• What this task involves: Each line with the word "Roofing" must appear in the answer, copied from the records.

• Extracted information:

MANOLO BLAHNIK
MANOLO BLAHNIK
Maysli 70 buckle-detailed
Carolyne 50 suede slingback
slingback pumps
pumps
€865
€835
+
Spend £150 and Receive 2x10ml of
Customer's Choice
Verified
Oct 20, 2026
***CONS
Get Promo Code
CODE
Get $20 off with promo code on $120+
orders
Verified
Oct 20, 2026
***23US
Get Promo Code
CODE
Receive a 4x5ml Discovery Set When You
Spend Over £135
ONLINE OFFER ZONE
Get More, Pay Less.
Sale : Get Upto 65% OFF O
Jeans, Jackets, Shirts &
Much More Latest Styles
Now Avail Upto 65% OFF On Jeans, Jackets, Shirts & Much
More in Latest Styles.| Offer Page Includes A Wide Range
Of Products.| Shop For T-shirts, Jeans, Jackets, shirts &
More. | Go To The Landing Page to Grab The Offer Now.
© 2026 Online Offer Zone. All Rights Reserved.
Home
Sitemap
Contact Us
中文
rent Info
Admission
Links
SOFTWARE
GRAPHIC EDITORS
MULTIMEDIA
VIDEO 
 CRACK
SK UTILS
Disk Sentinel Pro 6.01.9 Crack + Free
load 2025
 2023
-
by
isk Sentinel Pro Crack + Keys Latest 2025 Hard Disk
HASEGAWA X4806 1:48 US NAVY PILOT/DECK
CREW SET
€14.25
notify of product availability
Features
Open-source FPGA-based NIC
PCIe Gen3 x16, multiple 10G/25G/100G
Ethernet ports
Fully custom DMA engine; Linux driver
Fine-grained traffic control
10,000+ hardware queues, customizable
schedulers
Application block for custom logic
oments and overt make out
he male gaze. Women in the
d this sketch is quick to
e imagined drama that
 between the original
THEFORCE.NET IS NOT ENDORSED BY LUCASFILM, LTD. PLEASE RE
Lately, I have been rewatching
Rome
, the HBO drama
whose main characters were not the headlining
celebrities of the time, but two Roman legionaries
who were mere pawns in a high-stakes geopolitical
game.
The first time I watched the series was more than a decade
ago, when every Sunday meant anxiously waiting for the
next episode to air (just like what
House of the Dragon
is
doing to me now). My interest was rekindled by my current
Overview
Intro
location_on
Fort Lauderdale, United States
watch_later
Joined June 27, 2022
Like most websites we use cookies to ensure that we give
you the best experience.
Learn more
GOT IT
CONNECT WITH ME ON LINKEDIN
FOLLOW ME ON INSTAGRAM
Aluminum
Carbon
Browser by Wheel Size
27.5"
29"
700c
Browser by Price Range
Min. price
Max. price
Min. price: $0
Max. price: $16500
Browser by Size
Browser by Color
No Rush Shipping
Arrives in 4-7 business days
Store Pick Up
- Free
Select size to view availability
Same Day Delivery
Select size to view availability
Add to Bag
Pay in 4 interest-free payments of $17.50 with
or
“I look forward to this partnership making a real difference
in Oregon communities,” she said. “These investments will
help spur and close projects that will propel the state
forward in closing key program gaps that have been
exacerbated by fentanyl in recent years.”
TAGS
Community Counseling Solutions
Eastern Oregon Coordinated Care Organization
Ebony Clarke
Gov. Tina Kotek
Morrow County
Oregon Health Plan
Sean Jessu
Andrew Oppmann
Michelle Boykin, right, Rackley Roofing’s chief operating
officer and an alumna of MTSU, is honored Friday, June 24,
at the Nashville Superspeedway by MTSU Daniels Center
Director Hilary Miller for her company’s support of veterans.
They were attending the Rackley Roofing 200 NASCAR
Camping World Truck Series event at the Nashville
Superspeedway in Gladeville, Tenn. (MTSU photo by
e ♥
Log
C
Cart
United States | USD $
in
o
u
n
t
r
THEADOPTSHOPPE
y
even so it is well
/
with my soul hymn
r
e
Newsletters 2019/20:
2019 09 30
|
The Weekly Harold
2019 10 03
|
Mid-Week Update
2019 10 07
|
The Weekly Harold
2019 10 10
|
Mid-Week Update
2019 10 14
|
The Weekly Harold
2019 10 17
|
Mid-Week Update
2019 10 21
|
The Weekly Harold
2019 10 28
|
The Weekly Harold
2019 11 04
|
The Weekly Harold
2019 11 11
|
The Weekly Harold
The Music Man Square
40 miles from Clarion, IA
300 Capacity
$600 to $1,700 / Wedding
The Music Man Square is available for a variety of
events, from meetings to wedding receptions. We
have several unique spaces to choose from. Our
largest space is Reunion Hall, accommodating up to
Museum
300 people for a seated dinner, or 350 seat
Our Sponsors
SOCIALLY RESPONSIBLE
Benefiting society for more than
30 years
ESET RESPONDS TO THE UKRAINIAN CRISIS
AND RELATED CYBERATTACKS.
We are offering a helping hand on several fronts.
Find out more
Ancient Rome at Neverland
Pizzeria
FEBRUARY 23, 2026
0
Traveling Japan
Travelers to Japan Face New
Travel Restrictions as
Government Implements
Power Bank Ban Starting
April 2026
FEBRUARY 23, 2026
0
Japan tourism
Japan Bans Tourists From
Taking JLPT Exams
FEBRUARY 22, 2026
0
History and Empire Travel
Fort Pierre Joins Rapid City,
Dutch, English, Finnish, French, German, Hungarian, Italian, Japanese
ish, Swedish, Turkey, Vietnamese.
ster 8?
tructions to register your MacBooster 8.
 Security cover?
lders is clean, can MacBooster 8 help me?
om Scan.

• Result for this exercise:
Michelle Boykin, right, Rackley Roofing’s chief operating
They were attending the Rackley Roofing 200 NASCAR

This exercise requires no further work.